(Before and after object boxes)

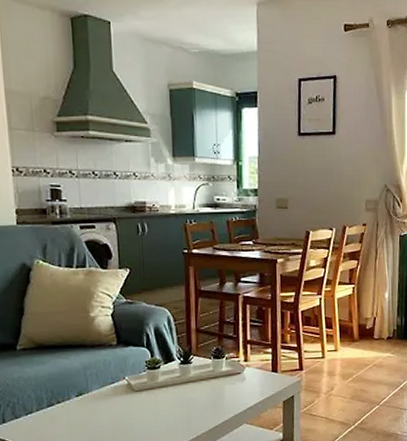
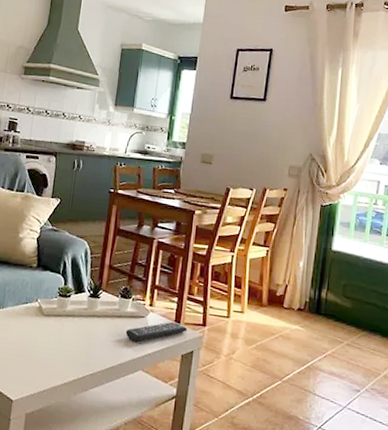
remote control: none [224,371,286,398] -> present [125,321,188,342]

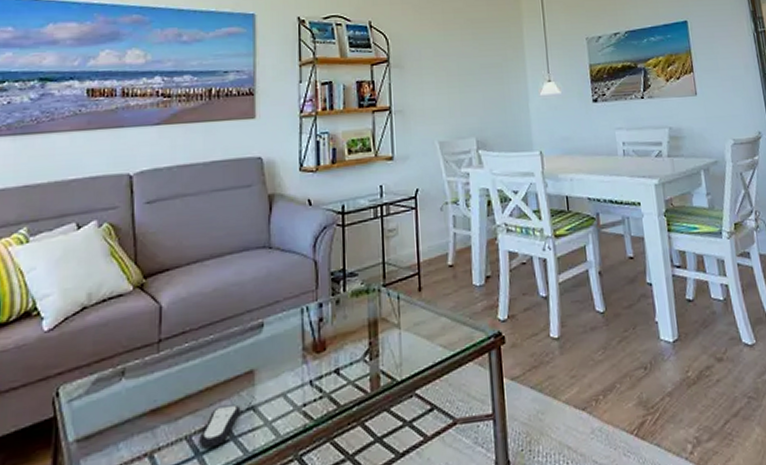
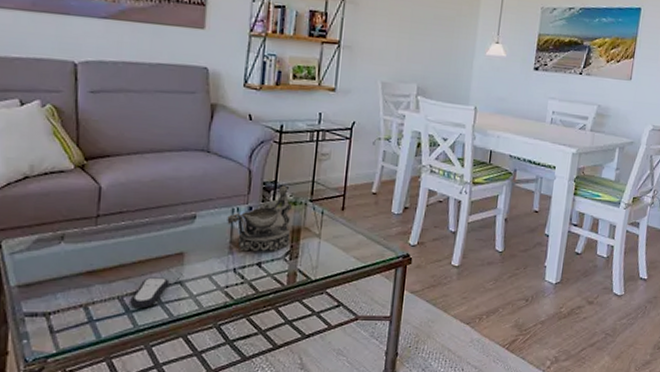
decorative bowl: none [297,272,368,358] -> present [227,185,292,252]

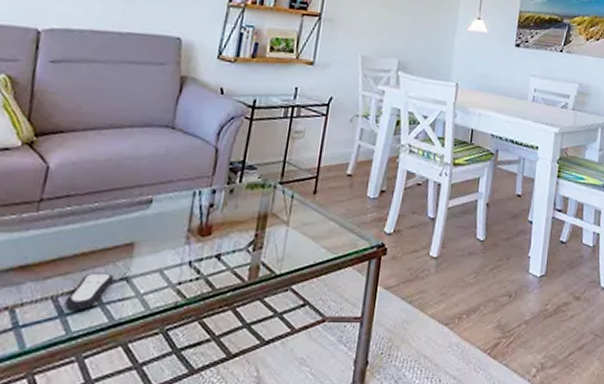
decorative bowl: present [227,185,292,252] -> none [186,165,260,242]

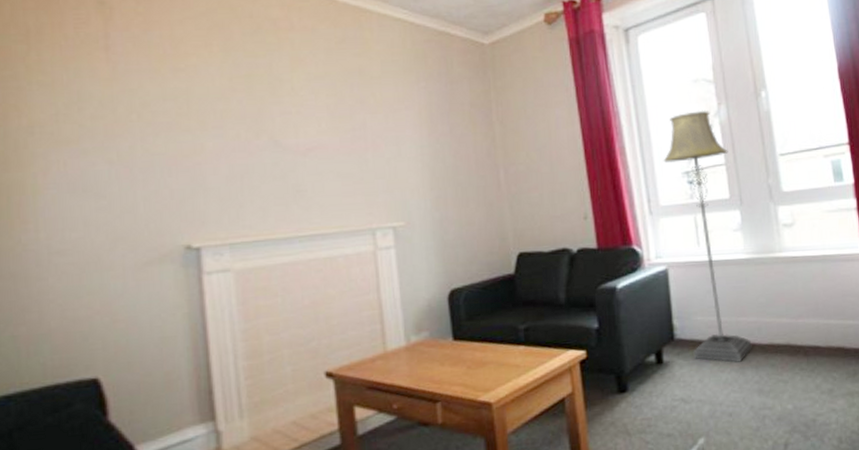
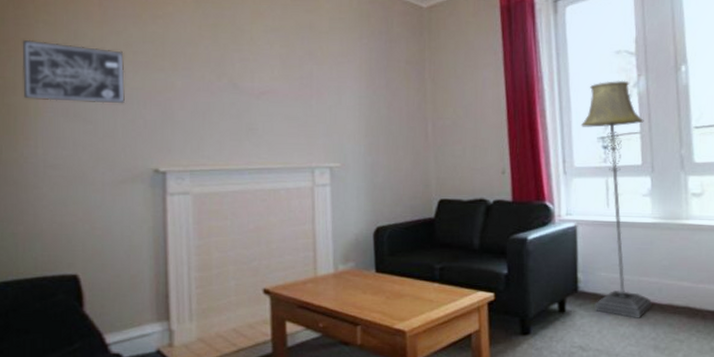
wall art: none [12,105,145,176] -> present [22,39,125,104]

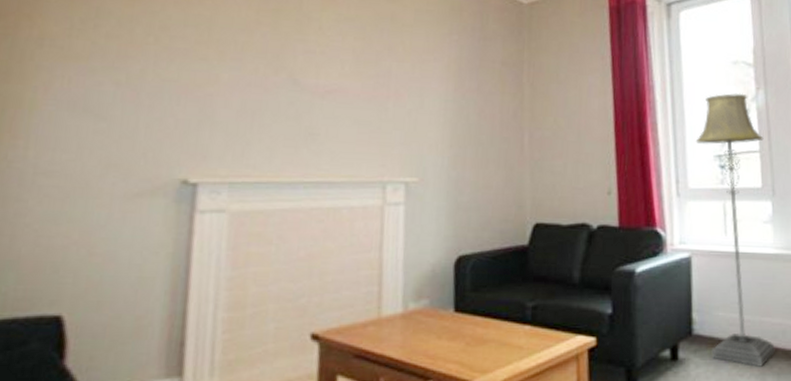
wall art: present [22,39,125,104] -> none [18,14,158,99]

> [Exercise requirements]: Nothing but the records themselves, exact and complete, should be returned; leave the pictures out.

> [Answer space]:
remote control: none [224,371,286,398] -> present [125,321,188,342]

decorative bowl: none [297,272,368,358] -> present [227,185,292,252]

decorative bowl: present [227,185,292,252] -> none [186,165,260,242]

wall art: none [12,105,145,176] -> present [22,39,125,104]

wall art: present [22,39,125,104] -> none [18,14,158,99]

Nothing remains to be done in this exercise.